Today the U.S. Senate held a vote on reinstating Net Neutrality protections that is currently scheduled by the FCC to be repealed in June 2018. With a vote of 52 for keeping Net Neutrality and 47 against, the Senate has, for now, been able to prevent the repeal of the Net Neutrality rules.
In order to force this vote, the Democrats used the Congressional Review Act, or CRA, which enables Congress to repeal federal rules and regulations issued by government agencies using a simple majority vote rather than the normal 60 vote requirement.
With all of the Democrats voting Yes to reinstate Net Neutrality, and Senator John McCain currently battling illness, only one Republican needed to cross party lines in order to pass the vote. Senator Susan Collins had already indicated that she would be voting with the Democrats, but Senator Lisa Murkowski and Senator Joe Kennedy also voted Yes. This brought the final vote to 52 Yea for reinstating Net Neutrality versus 47 for repealing.
This is a huge moment for those who feel that Net Neutrality rules are necessary to keep the Internet a fair and level playing field.
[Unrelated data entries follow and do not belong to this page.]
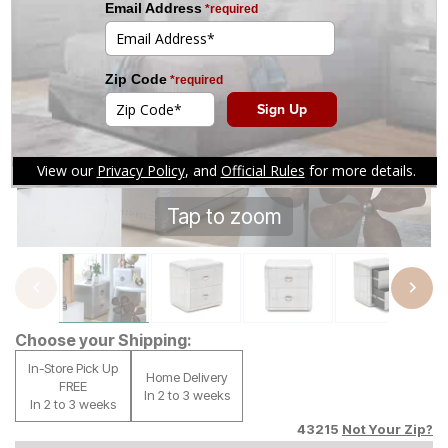
Tap to zoom
Choose your Shipping:
In-Store Pick Up
Home Delivery
FREE
In 2 to 3 weeks
In 2 to 3 weeks
43215
Not Your Zip?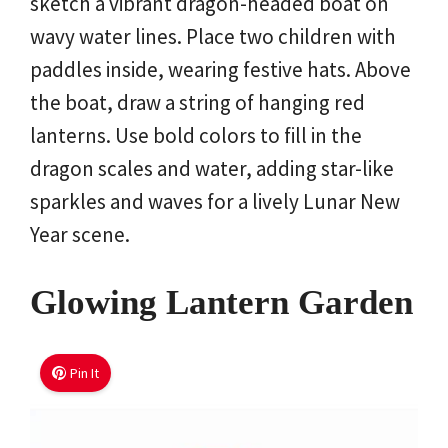
sketch a vibrant dragon-headed boat on
wavy water lines. Place two children with
paddles inside, wearing festive hats. Above
the boat, draw a string of hanging red
lanterns. Use bold colors to fill in the
dragon scales and water, adding star-like
sparkles and waves for a lively Lunar New
Year scene.
Glowing Lantern Garden
Pin It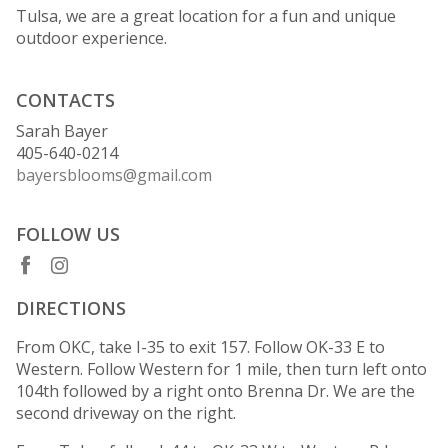
Tulsa, we are a great location for a fun and unique
outdoor experience.
CONTACTS
Sarah Bayer
405-640-0214
bayersblooms@gmail.com
FOLLOW US
DIRECTIONS
From OKC, take I-35 to exit 157. Follow OK-33 E to
Western. Follow Western for 1 mile, then turn left onto
104th followed by a right onto Brenna Dr. We are the
second driveway on the right.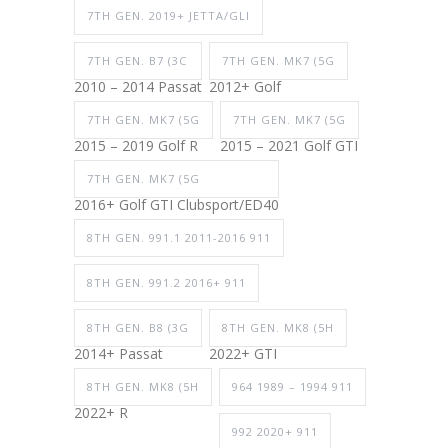
7TH GEN. 2019+ JETTA/GLI
7TH GEN. B7 (3C
7TH GEN. MK7 (5G
2010 – 2014 Passat
2012+ Golf
7TH GEN. MK7 (5G
7TH GEN. MK7 (5G
2015 – 2019 Golf R
2015 – 2021 Golf GTI
7TH GEN. MK7 (5G
2016+ Golf GTI Clubsport/ED40
8TH GEN. 991.1 2011-2016 911
8TH GEN. 991.2 2016+ 911
8TH GEN. B8 (3G
8TH GEN. MK8 (5H
2014+ Passat
2022+ GTI
8TH GEN. MK8 (5H
964 1989 – 1994 911
2022+ R
992 2020+ 911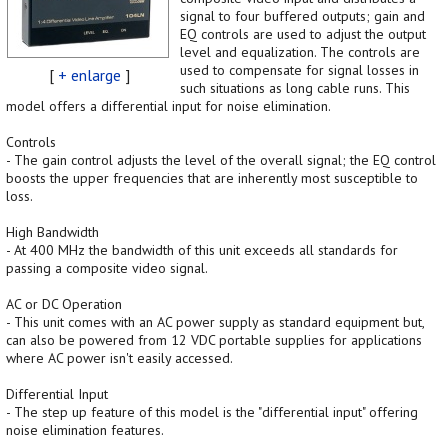
signal to four buffered outputs; gain and
EQ controls are used to adjust the output
level and equalization. The controls are
used to compensate for signal losses in
[
+ enlarge
]
such situations as long cable runs. This
model offers a differential input for noise elimination.
Controls
- The gain control adjusts the level of the overall signal; the EQ control
boosts the upper frequencies that are inherently most susceptible to
loss.
High Bandwidth
- At 400 MHz the bandwidth of this unit exceeds all standards for
passing a composite video signal.
AC or DC Operation
- This unit comes with an AC power supply as standard equipment but,
can also be powered from 12 VDC portable supplies for applications
where AC power isn't easily accessed.
Differential Input
- The step up feature of this model is the "differential input" offering
noise elimination features.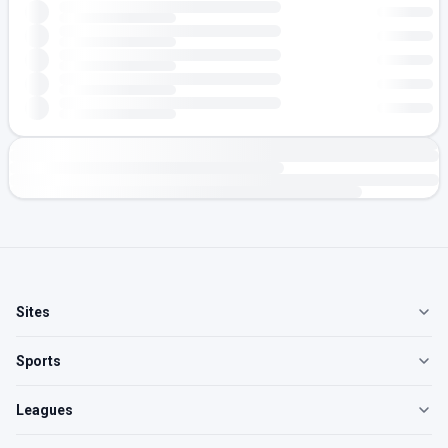
Sites
Sports
Leagues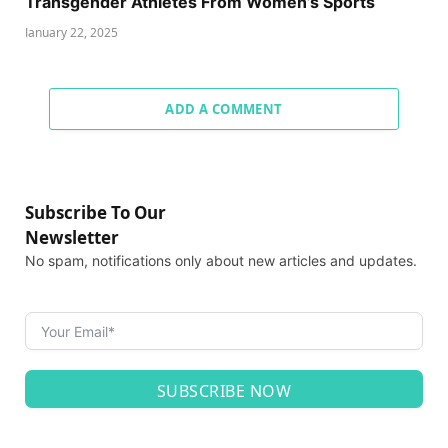
Transgender Athletes From Women’s Sports
January 22, 2025
ADD A COMMENT
Subscribe To Our
Newsletter
No spam, notifications only about new articles and updates.
SUBSCRIBE NOW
Many feel that if Net Neutrality rules are repealed, nothing would stop broadband providers from creating inequality in the speed of Internet access or could allow providers to censor sites.
The reinstatement of Net Neutrality still has a long way to go as it now needs to go before the House of Representatives. With the House currently Republican controlled, it will be a very difficult, if not insurmountable, task to pass it in the House as well.